> TEXTE SOURCE:
* * *

Une idée totalement novatrice
Jacques et Simone Lemaigre Dubreuil ont pour le marais une idée totalement novatrice : le maintenir en eau, éviter toute intervention, l’ouvrir aux études scientifiques. La guerre, qui survient un an après leur installation à Larchant, favorisera le « gel » du domaine. Jacques, entre ses incessants va-et-vient entre Paris et l’Afrique du Nord (outre ses responsabilités d’entrepreneur, il participera à la préparation du débarquement allié en Afrique du nord), trouve le repos dans de brefs mais fréquents séjours au Marais. Assassiné en 1955 à Casablanca pour son engagement en faveur de l’indépendance du Maroc, il n’en jouira malheureusement pas longtemps.
La naissance de la réserve naturelle
Dans les années 1960-1970, le marais, laissé à lui-même, était menacé d’eutrophisation : l’accumulation des débris organiques et nutritifs (roseaux, saules etc.) dans une eau stagnante entraînait une baisse de la quantité d’oxygène dissous. L’eutrophisation transforme lentement les lacs en marais, puis en prairie ou en mégaphorbiaies, et finalement en forêt ; la faune (amphibiens, canards, invertébrés) disparaît progressivement.
Pendant toute l’histoire du marais, l’existence d’activités humaines avait préservé le marais de cette décadence : creusement de canaux pour l’élevage de poissons ou le drainage, fauchage des roseaux, pâturage de bovins et de chevaux, exploitation forestière… Il fallait renouer avec cette tradition.
A la fin des années 1970, Jean-Charles de Moustier et Sybille Friedel, petits-enfants de Simone et Jacques Lemaigre-Dubreuil, prennent contact avec le directeur du Muséum national d’Histoire naturelle, Jean Dorst, par l’intermédiaire d’un voisin et ami, le géographe Claude Collin-Delavaud.
Le diagnostic est clair : pour éviter l’eutrophisation, il faut rétablir une diversité d’habitats à l’intérieur du marais.

* * *

> DONNÉES FOURNIES:

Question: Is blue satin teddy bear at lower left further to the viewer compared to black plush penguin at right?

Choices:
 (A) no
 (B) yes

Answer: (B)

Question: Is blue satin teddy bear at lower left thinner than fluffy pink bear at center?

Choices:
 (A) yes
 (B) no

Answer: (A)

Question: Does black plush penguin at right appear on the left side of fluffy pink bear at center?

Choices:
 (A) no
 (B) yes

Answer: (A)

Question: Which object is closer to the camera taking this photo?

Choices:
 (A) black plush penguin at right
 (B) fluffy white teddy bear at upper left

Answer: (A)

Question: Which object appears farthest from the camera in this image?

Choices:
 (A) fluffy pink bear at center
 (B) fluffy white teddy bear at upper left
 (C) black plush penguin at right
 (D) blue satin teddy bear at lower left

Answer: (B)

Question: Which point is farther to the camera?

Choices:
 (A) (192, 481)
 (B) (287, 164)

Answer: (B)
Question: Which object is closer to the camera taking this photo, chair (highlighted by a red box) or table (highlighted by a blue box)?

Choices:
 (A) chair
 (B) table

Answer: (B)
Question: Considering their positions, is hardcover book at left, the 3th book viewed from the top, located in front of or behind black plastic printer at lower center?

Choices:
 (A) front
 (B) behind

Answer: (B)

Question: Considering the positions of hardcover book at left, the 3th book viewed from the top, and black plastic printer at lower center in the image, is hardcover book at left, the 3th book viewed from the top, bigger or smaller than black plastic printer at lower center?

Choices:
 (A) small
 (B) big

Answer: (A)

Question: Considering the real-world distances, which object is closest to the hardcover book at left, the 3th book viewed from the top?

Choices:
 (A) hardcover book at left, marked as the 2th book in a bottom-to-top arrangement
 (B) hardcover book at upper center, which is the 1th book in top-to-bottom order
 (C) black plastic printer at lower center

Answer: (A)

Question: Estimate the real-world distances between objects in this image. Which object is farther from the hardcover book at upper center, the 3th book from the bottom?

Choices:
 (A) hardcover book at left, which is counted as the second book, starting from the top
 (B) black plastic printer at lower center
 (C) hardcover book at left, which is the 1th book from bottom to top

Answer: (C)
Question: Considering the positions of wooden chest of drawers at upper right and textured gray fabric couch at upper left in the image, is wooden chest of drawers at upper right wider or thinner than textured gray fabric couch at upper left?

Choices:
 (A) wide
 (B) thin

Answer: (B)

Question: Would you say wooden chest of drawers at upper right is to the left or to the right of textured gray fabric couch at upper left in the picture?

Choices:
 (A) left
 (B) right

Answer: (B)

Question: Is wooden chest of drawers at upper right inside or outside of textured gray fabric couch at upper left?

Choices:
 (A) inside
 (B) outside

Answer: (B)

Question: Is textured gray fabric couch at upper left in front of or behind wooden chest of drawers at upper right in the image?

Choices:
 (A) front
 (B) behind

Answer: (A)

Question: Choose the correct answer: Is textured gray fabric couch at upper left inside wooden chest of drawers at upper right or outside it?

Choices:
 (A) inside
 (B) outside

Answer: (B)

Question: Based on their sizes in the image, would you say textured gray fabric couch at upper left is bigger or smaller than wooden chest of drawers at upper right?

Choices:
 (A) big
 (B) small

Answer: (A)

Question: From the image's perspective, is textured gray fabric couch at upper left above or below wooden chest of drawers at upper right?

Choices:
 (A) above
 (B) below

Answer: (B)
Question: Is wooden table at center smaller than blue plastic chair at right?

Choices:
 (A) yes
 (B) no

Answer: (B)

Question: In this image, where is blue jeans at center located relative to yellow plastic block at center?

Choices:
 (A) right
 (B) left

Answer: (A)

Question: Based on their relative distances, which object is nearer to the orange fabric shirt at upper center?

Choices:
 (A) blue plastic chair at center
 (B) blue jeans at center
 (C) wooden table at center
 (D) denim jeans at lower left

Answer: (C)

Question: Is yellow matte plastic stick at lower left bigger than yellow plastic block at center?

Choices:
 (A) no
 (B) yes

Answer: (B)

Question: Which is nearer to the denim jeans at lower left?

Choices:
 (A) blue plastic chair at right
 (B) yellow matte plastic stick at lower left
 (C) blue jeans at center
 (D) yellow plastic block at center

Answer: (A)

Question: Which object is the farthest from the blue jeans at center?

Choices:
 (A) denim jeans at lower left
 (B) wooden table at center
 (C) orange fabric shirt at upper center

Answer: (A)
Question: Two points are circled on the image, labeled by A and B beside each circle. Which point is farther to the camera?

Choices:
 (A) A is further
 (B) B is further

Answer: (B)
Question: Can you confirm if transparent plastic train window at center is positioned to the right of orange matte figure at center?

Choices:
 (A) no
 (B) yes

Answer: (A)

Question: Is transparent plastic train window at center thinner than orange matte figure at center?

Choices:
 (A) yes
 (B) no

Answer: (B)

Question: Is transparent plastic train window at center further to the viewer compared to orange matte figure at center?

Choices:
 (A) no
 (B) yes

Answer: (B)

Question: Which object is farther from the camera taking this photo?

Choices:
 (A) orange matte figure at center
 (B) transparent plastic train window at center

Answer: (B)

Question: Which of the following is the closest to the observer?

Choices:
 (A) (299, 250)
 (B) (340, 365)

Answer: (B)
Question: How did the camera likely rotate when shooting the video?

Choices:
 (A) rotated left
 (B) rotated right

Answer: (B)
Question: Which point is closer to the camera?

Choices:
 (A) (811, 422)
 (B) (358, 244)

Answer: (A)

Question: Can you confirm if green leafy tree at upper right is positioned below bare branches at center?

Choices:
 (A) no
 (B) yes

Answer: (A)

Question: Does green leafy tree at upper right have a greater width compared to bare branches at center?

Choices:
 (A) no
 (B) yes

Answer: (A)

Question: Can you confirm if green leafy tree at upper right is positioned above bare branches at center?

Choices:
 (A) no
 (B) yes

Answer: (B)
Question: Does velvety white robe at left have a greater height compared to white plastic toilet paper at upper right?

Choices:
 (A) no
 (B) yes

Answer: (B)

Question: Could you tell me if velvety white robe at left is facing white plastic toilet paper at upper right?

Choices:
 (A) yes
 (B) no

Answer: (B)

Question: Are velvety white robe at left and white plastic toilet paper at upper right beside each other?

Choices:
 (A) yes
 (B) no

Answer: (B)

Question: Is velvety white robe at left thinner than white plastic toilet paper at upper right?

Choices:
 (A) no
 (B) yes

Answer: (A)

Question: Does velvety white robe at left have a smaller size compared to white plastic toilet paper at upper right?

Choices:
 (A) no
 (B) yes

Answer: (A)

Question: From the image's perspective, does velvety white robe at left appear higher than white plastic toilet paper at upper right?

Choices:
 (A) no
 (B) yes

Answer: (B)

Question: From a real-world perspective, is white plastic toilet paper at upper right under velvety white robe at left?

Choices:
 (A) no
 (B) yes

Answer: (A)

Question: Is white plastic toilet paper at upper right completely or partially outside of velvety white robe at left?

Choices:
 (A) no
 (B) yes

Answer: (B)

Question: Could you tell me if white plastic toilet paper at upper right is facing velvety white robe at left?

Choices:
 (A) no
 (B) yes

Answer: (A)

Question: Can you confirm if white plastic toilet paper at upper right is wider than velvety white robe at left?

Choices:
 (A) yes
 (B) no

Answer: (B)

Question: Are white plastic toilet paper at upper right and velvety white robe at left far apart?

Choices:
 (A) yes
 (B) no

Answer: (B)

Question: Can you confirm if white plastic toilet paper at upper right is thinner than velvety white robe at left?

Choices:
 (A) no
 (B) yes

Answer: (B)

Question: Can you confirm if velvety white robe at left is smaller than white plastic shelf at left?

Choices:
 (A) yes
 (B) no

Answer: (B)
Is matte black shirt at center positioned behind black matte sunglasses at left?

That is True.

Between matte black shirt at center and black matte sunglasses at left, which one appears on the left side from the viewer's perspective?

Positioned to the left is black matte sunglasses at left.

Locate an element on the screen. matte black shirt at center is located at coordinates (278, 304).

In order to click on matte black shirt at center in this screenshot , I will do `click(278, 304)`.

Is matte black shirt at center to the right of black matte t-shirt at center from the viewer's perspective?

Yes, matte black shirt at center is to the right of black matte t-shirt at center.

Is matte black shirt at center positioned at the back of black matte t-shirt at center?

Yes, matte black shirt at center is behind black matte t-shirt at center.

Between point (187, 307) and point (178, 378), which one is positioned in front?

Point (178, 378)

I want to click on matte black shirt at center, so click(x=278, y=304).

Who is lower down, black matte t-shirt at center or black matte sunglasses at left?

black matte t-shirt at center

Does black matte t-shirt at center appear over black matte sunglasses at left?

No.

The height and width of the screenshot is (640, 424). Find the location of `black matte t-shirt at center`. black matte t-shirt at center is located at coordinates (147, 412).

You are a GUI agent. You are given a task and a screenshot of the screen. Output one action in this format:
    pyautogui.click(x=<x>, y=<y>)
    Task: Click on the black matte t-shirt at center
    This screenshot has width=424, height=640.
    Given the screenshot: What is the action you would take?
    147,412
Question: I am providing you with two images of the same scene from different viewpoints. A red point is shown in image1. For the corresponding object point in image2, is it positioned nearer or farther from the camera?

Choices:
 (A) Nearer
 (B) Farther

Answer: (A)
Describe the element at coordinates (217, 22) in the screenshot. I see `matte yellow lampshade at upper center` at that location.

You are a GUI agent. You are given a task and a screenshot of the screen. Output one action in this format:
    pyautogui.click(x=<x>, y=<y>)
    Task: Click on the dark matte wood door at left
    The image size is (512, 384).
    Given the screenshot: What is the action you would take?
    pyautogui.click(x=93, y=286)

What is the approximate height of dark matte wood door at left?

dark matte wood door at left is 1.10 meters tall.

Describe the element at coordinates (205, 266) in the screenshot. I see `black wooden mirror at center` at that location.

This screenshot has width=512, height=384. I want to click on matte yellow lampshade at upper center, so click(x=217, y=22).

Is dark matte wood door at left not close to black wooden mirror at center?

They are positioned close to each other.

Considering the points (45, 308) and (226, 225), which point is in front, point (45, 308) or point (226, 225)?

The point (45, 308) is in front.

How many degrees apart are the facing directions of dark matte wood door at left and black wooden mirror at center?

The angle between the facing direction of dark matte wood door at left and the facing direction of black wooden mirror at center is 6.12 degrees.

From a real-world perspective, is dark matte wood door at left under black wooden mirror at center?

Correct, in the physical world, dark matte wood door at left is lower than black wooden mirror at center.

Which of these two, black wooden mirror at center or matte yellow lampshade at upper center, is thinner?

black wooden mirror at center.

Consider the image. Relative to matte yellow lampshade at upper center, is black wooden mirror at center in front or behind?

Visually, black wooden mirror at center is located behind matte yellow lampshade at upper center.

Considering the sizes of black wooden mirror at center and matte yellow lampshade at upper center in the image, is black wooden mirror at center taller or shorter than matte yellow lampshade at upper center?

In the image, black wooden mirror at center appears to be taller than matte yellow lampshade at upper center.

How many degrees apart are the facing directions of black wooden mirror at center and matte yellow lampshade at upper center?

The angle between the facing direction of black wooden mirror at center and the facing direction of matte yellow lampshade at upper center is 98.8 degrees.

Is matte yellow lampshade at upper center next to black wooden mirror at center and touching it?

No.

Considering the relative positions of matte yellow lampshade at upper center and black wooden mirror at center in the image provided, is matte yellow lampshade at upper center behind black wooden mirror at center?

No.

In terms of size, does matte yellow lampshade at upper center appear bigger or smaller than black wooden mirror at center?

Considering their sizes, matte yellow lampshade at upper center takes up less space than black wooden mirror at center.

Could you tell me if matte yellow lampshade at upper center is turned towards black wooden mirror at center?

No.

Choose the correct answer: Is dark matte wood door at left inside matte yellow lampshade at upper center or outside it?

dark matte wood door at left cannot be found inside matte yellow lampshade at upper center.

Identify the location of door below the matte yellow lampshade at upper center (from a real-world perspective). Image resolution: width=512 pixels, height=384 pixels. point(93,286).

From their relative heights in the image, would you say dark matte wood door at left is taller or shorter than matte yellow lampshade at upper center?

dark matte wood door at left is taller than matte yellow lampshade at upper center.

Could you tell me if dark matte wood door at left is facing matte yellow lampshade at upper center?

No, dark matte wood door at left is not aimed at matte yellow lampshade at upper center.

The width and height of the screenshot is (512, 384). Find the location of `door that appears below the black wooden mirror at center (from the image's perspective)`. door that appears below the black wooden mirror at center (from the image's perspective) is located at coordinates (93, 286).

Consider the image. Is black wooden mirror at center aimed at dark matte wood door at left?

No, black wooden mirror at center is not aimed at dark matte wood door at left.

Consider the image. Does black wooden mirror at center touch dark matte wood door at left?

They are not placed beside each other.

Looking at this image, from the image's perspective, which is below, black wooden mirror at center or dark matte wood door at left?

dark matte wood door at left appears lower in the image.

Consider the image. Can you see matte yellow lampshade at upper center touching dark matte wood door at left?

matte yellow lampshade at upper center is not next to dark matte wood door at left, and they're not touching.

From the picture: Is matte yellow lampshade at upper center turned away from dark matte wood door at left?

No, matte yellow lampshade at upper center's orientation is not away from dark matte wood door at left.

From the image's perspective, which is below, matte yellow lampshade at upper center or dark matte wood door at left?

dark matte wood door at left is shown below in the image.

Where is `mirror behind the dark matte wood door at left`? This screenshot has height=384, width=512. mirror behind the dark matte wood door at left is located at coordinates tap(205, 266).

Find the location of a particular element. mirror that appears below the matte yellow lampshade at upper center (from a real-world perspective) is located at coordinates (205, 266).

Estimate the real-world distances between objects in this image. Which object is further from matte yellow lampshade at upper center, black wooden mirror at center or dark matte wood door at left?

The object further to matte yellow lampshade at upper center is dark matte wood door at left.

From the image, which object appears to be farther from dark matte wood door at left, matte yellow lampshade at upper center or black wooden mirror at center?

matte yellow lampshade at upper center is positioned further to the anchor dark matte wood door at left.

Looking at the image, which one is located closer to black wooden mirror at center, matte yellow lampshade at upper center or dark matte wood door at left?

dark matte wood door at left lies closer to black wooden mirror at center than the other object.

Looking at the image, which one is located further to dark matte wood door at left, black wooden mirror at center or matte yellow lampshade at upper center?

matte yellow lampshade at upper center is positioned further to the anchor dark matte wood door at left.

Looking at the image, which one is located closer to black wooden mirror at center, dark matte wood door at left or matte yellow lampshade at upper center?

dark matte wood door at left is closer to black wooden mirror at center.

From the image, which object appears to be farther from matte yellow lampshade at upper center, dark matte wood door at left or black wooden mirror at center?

* * *

> QUESTIONS À TRAITER:
1. Restituez tout le passage du texte sur le marais, depuis « La naissance de » jusqu'à « avec cette tradition. ».
2. D'après le texte sur le marais, en quelle année et dans quelle ville Jacques Lemaigre Dubreuil a-t-il été assassiné ?
3. Énumérez les groupes d'animaux qui, selon le texte sur le marais, disparaissent progressivement sous l'effet de l'eutrophisation.
Les données fournies ne servent pas pour ce travail.

> RÉPONSES RÉDIGÉES:
1.
La naissance de la réserve naturelle
Dans les années 1960-1970, le marais, laissé à lui-même, était menacé d’eutrophisation : l’accumulation des débris organiques et nutritifs (roseaux, saules etc.) dans une eau stagnante entraînait une baisse de la quantité d’oxygène dissous. L’eutrophisation transforme lentement les lacs en marais, puis en prairie ou en mégaphorbiaies, et finalement en forêt ; la faune (amphibiens, canards, invertébrés) disparaît progressivement.
Pendant toute l’histoire du marais, l’existence d’activités humaines avait préservé le marais de cette décadence : creusement de canaux pour l’élevage de poissons ou le drainage, fauchage des roseaux, pâturage de bovins et de chevaux, exploitation forestière… Il fallait renouer avec cette tradition.

2. En 1955, à Casablanca.

3. Amphibiens, canards, invertébrés.